>> start PAGE

With these successes as encouragement, Ranger went abroad to study in France. There he became intrigued with the Barbizon painters. Eventually he would encounter a colony of Dutch painters called "The Hague," whose Tonalist style suited him more than the Barbizon School’s rural subjects and plein air approach.

 

In the 1890s, Ranger was painting oils almost exclusively. In 1892, he had a one-man exhibition at the Knoedler Galleries in New York City. It was an exhibition of forest interiors and tree studies. In the summer of 1899, he discovered Florence Griswold's boardinghouse in Old Lyme reminiscent of his days in France. He returned to Lyme frequently encouraging artists from New York to experience the area. With Miss Florence’s friendship and encouragement Ranger became the unofficial leader of the growing artists' colony there. He also maintained a studio in New York City where his enthusiastic, larger-than-life persona and reputation as an artist made him a prominent figure.  He often lectured and wrote about art in addition to his active painting career.

 

Ranger was a committed Tonalist, using a relatively somber palette. A style comprised of subtleties which would become a challenge for future restorers of his paintings. He did his sketches en plein air but finished his paintings in his studio and often exhibited his sketches and paintings together.

 

The honeymoon with Old Lyme came to an end with the arrival of Childe Hassam in 1903 and the growing influence of his Impressionist style. In protest of this newer, plein-air method, with its lightened palette and quick application of paint, Ranger picked up and moved up the coast to Noank, Connecticut near the mouth of the Mystic River.

 

When he died in 1916, he was a childless widower and left his estate to the National Academy of Design to establish the Ranger Fund, whose income was to purchase the works of living American artists beyond the age of forty-five.

>> end PAGE
>> start RAW RECORDS

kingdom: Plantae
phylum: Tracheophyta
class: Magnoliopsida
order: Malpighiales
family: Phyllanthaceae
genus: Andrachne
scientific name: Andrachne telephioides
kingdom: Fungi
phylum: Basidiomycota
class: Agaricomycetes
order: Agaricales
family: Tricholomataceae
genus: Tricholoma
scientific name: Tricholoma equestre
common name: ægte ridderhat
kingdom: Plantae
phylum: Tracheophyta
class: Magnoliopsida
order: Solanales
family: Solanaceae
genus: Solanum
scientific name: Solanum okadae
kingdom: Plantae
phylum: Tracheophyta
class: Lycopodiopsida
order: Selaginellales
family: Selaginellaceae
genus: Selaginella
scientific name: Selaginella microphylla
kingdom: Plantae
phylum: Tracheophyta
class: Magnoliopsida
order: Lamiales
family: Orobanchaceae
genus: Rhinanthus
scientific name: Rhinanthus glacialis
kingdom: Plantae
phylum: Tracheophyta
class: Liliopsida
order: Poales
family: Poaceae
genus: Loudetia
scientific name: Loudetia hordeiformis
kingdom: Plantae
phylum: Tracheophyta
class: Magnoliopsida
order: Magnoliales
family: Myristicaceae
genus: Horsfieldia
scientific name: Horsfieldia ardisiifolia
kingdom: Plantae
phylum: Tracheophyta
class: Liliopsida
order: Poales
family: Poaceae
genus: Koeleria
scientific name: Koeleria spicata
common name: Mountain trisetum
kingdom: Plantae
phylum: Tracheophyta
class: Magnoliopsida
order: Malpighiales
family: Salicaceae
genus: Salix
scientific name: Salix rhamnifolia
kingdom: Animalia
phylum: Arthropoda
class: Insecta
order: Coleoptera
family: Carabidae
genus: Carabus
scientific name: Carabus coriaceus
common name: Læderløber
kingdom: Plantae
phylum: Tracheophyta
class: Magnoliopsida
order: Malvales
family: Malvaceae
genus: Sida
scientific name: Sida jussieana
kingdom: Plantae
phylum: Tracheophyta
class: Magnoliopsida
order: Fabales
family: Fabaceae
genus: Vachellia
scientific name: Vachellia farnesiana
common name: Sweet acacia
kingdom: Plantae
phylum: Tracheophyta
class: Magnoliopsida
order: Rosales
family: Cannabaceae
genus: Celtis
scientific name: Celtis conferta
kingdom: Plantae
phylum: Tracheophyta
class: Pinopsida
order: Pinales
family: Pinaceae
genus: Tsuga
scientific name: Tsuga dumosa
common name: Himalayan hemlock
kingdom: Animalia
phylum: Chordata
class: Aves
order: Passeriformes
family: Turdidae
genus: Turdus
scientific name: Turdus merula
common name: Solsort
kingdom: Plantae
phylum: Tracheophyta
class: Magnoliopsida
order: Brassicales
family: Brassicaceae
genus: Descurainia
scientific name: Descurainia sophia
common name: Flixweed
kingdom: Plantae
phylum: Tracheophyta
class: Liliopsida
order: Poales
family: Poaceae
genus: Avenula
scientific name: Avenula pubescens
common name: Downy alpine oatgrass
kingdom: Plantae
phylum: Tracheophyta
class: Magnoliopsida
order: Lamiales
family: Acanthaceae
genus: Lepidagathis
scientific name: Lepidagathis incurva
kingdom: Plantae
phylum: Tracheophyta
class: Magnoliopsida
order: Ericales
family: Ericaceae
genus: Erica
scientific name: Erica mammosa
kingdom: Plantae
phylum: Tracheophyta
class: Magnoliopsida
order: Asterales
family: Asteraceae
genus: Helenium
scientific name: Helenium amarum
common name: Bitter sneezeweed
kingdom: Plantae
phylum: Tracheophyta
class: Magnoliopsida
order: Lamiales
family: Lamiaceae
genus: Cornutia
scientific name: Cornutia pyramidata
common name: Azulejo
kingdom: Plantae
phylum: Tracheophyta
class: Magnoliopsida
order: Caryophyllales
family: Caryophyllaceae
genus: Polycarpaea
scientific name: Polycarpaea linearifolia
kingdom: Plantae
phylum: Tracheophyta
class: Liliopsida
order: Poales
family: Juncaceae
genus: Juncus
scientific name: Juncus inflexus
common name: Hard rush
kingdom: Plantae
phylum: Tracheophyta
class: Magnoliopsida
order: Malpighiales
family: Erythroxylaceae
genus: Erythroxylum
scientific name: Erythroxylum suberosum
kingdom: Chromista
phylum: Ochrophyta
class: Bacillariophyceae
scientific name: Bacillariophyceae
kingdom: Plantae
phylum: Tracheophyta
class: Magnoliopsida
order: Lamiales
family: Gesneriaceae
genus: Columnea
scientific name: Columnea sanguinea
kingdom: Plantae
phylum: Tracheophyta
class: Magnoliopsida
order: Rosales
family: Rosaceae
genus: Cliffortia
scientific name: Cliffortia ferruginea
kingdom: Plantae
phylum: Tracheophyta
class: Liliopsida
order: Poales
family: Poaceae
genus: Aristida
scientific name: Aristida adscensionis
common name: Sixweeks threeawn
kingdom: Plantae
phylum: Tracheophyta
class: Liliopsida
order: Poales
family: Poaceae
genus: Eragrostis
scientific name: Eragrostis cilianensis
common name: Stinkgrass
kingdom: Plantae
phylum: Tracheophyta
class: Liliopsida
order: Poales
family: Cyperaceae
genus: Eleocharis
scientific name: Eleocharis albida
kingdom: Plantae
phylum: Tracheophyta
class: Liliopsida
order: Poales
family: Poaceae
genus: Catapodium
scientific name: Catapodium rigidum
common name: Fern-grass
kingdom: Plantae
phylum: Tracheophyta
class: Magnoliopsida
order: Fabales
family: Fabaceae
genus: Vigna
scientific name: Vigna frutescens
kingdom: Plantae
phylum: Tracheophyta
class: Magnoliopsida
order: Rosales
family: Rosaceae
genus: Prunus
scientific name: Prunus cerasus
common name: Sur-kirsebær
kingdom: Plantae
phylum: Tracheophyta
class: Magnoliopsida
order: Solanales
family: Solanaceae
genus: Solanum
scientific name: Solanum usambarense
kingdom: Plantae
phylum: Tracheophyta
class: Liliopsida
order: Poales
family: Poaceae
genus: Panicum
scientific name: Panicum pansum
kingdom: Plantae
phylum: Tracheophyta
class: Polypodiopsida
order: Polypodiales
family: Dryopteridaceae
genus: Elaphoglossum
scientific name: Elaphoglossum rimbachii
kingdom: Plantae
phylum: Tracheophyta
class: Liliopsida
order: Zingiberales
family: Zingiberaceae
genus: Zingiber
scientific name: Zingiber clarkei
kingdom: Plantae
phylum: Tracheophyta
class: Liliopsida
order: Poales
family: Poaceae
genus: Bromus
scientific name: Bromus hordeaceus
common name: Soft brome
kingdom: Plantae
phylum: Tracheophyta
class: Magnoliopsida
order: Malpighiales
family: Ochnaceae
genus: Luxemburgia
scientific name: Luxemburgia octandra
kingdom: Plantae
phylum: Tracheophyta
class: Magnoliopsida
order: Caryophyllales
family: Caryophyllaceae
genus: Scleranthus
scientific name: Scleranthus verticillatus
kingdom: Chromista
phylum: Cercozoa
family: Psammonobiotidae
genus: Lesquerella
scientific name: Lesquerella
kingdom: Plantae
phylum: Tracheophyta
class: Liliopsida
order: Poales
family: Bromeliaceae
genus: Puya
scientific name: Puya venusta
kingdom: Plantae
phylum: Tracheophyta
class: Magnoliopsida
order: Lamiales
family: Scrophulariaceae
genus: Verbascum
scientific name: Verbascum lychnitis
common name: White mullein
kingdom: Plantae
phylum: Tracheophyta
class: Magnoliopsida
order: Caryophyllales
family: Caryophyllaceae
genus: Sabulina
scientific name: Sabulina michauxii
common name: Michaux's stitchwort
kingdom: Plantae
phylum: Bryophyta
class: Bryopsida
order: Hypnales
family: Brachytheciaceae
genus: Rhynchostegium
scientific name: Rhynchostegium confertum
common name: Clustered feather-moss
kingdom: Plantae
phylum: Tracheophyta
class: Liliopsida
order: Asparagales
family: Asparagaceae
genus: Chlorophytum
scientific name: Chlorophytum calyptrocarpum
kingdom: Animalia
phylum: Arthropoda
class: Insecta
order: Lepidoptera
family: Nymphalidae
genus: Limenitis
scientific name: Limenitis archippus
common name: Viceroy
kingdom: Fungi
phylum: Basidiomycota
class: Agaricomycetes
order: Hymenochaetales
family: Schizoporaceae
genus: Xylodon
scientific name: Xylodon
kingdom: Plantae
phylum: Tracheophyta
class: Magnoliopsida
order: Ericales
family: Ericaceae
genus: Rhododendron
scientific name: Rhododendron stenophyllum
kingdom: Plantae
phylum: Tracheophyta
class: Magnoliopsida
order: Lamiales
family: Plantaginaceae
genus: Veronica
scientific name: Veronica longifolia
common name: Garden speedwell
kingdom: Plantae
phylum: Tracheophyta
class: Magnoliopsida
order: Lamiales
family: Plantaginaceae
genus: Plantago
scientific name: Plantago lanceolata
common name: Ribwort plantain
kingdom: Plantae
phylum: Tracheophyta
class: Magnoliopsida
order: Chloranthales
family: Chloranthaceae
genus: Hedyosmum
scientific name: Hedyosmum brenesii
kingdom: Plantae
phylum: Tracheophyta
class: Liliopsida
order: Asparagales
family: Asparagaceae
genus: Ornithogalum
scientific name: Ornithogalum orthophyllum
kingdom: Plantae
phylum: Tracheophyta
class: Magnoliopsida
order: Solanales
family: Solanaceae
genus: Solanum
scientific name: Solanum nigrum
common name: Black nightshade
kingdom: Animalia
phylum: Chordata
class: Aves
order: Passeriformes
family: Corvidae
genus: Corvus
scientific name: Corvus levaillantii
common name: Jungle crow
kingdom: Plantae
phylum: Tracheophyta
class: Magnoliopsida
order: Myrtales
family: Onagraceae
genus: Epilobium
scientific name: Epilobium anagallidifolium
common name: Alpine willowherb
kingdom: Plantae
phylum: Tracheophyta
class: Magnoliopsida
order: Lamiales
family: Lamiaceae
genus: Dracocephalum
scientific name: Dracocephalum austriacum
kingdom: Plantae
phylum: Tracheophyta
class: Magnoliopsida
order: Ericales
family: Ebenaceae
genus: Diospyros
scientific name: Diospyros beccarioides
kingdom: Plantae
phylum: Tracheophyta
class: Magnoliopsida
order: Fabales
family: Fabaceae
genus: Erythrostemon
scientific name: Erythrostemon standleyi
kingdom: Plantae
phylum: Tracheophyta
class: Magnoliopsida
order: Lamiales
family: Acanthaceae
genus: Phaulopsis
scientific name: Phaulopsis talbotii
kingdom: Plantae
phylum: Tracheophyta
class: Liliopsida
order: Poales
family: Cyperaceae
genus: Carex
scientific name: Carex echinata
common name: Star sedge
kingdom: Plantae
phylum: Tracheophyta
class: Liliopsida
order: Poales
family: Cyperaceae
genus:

>> end RAW RECORDS

▶ [WHAT TO PRODUCE] Quote the passage on the painter Ranger word for word, starting at "When he died" and ending at "age of forty-five.". The records have no connection to the passage on the painter Ranger.

▶ [COMPLETE RESPONSE]
When he died in 1916, he was a childless widower and left his estate to the National Academy of Design to establish the Ranger Fund, whose income was to purchase the works of living American artists beyond the age of forty-five.